Meski begitu, Direktur Eksekutif The Political Literacy Institute ini mengaku sejak awal mendukung usulan penyederhanaan jumlah partai politik. Karena hanya dengan jumlah partai politik yang sederhana, konsolidasi bahkan pelembagan demokrasi bisa tercapai. Tapi, karena sampai saat ini jumlah partai politik terlalu banyak, dari tahun 1998, sejak reformasi, Indonesia tetap pada fase transisi demokrasi.
Menurutnya, perlu kedewasaan politik dari semua partai bila usulan penyederhanaan jumlah partai politik akan disederhanakan. Bagi partai kecil-menengah, bebernya, seharusnya tidak berasumsi bahwa sedang dizalimi, tapi kenaikan ambang batas ini harus menjadi tantangan untuk bekerja keras agar tetap eksis.

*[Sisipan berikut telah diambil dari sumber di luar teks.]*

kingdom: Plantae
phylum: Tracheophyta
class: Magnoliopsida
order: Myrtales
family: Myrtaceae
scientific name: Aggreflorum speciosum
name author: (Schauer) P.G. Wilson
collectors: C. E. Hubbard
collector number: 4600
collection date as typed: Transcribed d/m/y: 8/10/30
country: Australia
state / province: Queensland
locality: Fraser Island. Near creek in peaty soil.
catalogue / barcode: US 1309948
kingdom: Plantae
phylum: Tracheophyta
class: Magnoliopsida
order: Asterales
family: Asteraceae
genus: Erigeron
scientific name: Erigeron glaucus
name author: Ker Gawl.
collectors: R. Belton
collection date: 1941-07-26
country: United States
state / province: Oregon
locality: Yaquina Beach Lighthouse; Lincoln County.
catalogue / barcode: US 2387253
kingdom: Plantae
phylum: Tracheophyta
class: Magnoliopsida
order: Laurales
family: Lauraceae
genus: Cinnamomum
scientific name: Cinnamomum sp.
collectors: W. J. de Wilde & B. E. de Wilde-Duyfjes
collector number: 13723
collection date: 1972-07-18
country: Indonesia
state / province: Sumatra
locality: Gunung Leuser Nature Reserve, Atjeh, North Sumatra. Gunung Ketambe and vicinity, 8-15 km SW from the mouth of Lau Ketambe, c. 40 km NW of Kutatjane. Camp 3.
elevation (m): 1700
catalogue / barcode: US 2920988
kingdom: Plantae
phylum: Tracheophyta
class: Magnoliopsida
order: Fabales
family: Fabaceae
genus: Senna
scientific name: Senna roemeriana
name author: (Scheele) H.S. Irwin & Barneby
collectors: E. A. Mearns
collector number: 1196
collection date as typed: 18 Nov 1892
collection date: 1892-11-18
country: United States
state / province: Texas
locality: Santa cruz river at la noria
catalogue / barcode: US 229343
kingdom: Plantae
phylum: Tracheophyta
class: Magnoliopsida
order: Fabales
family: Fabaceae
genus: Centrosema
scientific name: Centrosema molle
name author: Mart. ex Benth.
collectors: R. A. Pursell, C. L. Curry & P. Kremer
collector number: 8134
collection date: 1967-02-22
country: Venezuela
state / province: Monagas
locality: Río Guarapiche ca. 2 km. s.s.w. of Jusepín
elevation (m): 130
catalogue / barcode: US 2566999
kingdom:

Sedangkan untuk partai besar, harus tetap
aware. "(Penyederhanaan partai) ini akan menjadi semacam pertaruhan apakah akan mengacu pada oligarki atau pelembagaan politik. Jangan sampai partai peneagah melakukan penggabungan, tapi terjadi korporatisme secara berlebihan. Sehingga terjadi oligarki partai politik dan itu mematikan demokrasi , karena
chek and balance tidak jalan," demikian Gun Gun.